[Opening STUDY MATERIAL section]

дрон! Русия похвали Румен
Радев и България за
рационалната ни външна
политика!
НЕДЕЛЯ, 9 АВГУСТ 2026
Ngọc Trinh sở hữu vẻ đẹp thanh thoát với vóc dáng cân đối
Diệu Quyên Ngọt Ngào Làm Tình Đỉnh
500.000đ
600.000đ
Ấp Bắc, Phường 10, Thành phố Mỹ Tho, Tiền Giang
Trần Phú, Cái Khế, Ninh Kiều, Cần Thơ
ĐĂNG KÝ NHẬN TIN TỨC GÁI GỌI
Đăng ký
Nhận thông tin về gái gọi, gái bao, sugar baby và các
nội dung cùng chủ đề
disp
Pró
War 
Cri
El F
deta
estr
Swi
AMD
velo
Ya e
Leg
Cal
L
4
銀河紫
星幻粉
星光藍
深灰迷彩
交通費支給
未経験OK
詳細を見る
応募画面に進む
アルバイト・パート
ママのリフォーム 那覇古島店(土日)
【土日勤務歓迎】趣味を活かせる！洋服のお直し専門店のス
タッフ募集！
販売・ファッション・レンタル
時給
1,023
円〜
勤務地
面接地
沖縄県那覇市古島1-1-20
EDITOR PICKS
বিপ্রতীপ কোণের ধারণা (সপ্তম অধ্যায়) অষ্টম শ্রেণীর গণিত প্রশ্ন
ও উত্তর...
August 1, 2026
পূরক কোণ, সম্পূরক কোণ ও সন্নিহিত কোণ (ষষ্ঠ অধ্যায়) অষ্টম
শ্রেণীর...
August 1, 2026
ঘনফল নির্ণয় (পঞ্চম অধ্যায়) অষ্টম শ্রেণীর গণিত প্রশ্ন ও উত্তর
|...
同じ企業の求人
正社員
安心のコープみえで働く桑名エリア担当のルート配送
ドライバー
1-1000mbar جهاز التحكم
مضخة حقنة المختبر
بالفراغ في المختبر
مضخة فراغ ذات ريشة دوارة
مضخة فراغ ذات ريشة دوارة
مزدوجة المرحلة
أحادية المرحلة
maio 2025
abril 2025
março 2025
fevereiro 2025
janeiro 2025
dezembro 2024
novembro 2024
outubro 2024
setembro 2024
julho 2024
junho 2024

[Closing STUDY MATERIAL section]

-- YOUR TASK --
An exact transcription of all the material above is the expected answer.

-- OUTPUT BELOW --
дрон! Русия похвали Румен
Радев и България за
рационалната ни външна
политика!
НЕДЕЛЯ, 9 АВГУСТ 2026
Ngọc Trinh sở hữu vẻ đẹp thanh thoát với vóc dáng cân đối
Diệu Quyên Ngọt Ngào Làm Tình Đỉnh
500.000đ
600.000đ
Ấp Bắc, Phường 10, Thành phố Mỹ Tho, Tiền Giang
Trần Phú, Cái Khế, Ninh Kiều, Cần Thơ
ĐĂNG KÝ NHẬN TIN TỨC GÁI GỌI
Đăng ký
Nhận thông tin về gái gọi, gái bao, sugar baby và các
nội dung cùng chủ đề
disp
Pró
War 
Cri
El F
deta
estr
Swi
AMD
velo
Ya e
Leg
Cal
L
4
銀河紫
星幻粉
星光藍
深灰迷彩
交通費支給
未経験OK
詳細を見る
応募画面に進む
アルバイト・パート
ママのリフォーム 那覇古島店(土日)
【土日勤務歓迎】趣味を活かせる！洋服のお直し専門店のス
タッフ募集！
販売・ファッション・レンタル
時給
1,023
円〜
勤務地
面接地
沖縄県那覇市古島1-1-20
EDITOR PICKS
বিপ্রতীপ কোণের ধারণা (সপ্তম অধ্যায়) অষ্টম শ্রেণীর গণিত প্রশ্ন
ও উত্তর...
August 1, 2026
পূরক কোণ, সম্পূরক কোণ ও সন্নিহিত কোণ (ষষ্ঠ অধ্যায়) অষ্টম
শ্রেণীর...
August 1, 2026
ঘনফল নির্ণয় (পঞ্চম অধ্যায়) অষ্টম শ্রেণীর গণিত প্রশ্ন ও উত্তর
|...
同じ企業の求人
正社員
安心のコープみえで働く桑名エリア担当のルート配送
ドライバー
1-1000mbar جهاز التحكم
مضخة حقنة المختبر
بالفراغ في المختبر
مضخة فراغ ذات ريشة دوارة
مضخة فراغ ذات ريشة دوارة
مزدوجة المرحلة
أحادية المرحلة
maio 2025
abril 2025
março 2025
fevereiro 2025
janeiro 2025
dezembro 2024
novembro 2024
outubro 2024
setembro 2024
julho 2024
junho 2024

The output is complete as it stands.